[Instructions for the task]
Continue the blog post below about women, leadership and career ambition, starting right after its last sentence.

[Selected passage]
=== Begin Enclosure ===

Archives for posts with tag: feminism

Pisa

I think all this ‘leaning in’ and ‘leaning out’ these days could explain why my knees appear to be giving way. It’s like some kind of life-choice hokey cokey where career aspirations fly about instead of limbs.

My mother has lead a busy life, mostly dedicated to unpaid or barely paid public service, with some years of full employment and a period of self-employment thrown in. Her attitude to women and leadership is generally ‘Well, women have more sense than to want to do that’, which I’ve long held with. But I’m aware I may be doing women a bit of a disservice thinking that way.

I do start to feel a bit guilty when I hear about how girls need more role models who are going for the top. Is the reason I’m not interested because I’ve been conditioned not to be? Or is it, as I tell myself, my pragmatic tendency? Or my plain lack of ability to do anything high earning, high flying and people-leading?

Ultimately, I do think where my daughter chooses to go in terms of career heights is still ruled by societal expectations (yeah, go let yourself off the hook); that whatever I do there are forces mostly out of my control that have a say in this.

=== End Enclosure ===

[Dataset extract]

=== Begin Enclosure ===

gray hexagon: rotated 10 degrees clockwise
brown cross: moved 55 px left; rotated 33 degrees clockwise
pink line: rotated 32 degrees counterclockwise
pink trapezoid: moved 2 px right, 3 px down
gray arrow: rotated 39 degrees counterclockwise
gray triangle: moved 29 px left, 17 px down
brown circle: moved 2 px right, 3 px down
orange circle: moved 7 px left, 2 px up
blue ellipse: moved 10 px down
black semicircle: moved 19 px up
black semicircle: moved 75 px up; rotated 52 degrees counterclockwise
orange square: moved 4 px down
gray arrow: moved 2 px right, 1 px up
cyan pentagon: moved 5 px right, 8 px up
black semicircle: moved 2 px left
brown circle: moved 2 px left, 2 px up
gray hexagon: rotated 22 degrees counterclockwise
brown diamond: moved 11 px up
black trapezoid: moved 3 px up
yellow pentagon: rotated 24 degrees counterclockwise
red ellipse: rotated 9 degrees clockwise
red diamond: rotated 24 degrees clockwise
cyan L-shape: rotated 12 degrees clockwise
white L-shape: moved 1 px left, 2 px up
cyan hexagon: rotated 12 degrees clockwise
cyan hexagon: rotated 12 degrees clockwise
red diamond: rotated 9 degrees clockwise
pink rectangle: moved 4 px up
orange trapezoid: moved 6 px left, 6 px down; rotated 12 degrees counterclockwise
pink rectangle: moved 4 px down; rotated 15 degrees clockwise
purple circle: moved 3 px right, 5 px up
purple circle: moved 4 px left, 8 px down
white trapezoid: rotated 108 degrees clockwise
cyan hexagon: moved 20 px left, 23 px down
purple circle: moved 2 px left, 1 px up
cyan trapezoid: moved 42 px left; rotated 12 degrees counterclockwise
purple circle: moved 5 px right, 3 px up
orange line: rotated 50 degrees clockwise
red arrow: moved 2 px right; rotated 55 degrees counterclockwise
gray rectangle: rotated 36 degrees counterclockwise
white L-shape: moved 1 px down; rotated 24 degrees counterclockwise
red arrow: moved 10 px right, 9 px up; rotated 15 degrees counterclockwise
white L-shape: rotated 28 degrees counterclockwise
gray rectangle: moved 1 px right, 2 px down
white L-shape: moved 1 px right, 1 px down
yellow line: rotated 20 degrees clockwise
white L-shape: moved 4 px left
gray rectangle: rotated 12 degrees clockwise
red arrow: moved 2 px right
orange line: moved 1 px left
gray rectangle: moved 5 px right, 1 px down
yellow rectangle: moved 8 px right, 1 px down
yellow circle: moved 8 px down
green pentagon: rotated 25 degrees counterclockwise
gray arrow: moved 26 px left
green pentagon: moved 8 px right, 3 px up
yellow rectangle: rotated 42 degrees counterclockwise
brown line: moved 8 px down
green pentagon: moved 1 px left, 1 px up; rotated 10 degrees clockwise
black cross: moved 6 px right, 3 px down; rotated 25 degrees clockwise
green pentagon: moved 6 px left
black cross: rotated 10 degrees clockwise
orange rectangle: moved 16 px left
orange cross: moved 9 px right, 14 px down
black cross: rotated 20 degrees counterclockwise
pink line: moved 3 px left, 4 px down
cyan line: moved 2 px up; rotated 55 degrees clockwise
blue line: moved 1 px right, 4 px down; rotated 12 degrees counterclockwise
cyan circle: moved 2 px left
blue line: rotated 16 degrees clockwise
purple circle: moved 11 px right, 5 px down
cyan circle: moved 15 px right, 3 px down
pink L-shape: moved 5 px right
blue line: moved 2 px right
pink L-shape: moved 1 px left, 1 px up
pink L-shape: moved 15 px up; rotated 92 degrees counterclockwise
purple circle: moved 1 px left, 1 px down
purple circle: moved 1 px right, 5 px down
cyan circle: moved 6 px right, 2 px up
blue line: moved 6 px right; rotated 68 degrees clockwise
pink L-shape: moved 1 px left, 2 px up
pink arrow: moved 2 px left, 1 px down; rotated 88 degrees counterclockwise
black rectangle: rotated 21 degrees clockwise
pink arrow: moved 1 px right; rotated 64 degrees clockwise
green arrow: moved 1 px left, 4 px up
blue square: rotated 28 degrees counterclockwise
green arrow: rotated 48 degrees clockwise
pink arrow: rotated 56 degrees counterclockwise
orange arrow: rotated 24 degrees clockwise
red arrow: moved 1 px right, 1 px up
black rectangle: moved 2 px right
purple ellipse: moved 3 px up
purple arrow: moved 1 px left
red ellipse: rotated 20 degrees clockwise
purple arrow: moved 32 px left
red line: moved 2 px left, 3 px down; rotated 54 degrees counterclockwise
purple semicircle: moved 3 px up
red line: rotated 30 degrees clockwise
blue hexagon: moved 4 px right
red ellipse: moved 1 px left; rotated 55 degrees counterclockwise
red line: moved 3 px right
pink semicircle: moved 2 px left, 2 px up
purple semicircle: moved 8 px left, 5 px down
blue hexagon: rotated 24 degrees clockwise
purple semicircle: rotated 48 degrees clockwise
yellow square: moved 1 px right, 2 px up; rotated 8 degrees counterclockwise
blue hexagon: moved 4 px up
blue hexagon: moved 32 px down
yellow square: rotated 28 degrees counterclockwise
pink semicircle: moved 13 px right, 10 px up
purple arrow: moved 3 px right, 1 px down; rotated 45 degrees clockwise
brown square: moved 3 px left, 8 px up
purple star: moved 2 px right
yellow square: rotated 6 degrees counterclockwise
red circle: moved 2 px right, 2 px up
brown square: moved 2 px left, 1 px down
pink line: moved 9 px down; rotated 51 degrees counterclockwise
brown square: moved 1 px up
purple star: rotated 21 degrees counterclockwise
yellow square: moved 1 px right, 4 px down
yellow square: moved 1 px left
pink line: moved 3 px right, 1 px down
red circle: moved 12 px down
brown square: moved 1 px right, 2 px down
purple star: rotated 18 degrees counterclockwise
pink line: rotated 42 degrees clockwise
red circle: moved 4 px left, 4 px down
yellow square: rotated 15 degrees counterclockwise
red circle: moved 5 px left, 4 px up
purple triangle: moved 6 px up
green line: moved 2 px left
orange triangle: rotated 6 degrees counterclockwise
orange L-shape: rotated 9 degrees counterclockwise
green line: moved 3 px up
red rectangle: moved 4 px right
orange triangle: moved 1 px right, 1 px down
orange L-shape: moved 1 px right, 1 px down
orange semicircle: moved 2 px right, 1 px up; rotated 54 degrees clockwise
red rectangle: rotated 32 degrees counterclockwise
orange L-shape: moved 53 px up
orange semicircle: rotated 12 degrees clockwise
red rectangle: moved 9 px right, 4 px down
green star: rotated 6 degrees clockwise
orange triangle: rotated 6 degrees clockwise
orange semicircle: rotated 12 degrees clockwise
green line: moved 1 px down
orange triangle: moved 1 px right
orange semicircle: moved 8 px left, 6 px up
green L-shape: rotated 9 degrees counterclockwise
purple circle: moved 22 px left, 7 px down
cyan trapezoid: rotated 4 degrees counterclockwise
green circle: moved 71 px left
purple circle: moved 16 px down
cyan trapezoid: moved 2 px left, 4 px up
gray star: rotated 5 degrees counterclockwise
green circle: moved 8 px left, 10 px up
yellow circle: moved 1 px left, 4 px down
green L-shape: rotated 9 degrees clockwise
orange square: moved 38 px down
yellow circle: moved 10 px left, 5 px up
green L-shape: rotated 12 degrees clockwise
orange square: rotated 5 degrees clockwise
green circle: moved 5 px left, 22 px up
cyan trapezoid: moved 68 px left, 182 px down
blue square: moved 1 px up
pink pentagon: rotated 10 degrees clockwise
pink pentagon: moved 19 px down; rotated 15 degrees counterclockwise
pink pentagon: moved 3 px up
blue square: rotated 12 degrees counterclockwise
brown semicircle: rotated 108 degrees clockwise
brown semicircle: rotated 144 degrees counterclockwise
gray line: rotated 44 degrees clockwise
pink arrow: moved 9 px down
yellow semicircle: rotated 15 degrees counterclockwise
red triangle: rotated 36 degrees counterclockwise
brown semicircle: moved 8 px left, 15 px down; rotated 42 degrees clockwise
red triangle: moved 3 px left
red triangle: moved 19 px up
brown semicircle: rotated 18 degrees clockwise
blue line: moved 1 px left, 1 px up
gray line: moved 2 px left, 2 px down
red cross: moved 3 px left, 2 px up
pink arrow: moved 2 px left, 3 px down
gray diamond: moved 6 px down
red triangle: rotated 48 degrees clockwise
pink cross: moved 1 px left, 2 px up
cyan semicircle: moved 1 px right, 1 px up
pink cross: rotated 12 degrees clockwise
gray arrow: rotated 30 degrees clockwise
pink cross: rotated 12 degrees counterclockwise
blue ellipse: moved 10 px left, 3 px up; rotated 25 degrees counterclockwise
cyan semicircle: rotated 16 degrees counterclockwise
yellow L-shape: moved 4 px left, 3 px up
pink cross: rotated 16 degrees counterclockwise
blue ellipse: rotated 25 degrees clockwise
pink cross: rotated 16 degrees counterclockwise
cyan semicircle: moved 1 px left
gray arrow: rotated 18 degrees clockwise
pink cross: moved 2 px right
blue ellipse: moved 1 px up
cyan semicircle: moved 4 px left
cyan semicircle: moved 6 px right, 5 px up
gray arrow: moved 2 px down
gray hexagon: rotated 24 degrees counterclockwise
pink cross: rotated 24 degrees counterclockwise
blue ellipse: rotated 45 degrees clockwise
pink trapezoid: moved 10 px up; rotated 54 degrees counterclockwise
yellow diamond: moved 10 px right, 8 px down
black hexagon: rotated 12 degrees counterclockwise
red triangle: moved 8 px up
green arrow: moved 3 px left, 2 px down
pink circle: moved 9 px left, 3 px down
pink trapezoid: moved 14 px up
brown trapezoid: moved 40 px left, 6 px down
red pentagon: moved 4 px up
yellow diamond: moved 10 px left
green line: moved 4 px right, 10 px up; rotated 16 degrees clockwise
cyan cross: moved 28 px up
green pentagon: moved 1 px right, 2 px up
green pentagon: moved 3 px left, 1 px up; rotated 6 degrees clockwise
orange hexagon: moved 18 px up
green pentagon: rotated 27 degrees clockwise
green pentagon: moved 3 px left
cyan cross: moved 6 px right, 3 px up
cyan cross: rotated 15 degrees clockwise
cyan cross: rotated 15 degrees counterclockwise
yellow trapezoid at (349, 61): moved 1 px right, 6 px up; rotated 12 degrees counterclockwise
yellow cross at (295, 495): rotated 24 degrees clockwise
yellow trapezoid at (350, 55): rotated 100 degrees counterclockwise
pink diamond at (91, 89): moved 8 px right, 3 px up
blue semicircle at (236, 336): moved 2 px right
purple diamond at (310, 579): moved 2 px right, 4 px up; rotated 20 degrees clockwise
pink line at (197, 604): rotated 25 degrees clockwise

=== End Enclosure ===

[Output]
So what can I do to encourage her to reach for more when I’m not willing or able to go for that multinational CEO role myself? I don’t want her turning round to me and saying ‘Well if you think it’s so important for there to be female leaders, what are you doing being a lowly editor?’ Though I’d have hopes of at least being a less lowly editor by the time she’s capable of asking me that.

It’s an honest question and I’d love to hear any suggested answers.

She’s only five now, so currently any gender expectation are in something of a state of flux. One day she’ll be telling me she wants to be an engineer and ‘fix the green aeroplane’ (it’s at the RAF Museum in Hendon), the next she’ll be telling me she can’t go into space because she’s a girl, and then she’ll be reminding me that there’s no such thing as girls’ and boys’ toys, but I’m not yet convinced that she really believes it.

The problem at this age is that children are rule-based. They don’t really understand choice and agency, but they do understand rules. Hence doing something not girly when you’re a girl isn’t ‘weird’ or ‘atypical’ as it might be seen later. It’s breaking the rules. Those rules that tell you how to be a girl or a boy. I only recently realised this and remembered how kids at school used to say to me ‘Ummmm!’ (because for some reason all kids made the noise ‘ummm!’ when another child had transgressed – do they still do that?) anyway, it was ‘Ummmm! That’s a boys’ toy!’, although unlike other transgressions, as far as I know no one ever told on me or threatened to do so.

I have to say, it never bothered me and I was quite pleased to put them right on the matter of what things were for girls or boys – or rather, weren’t. It’s just as well, as it happened a lot.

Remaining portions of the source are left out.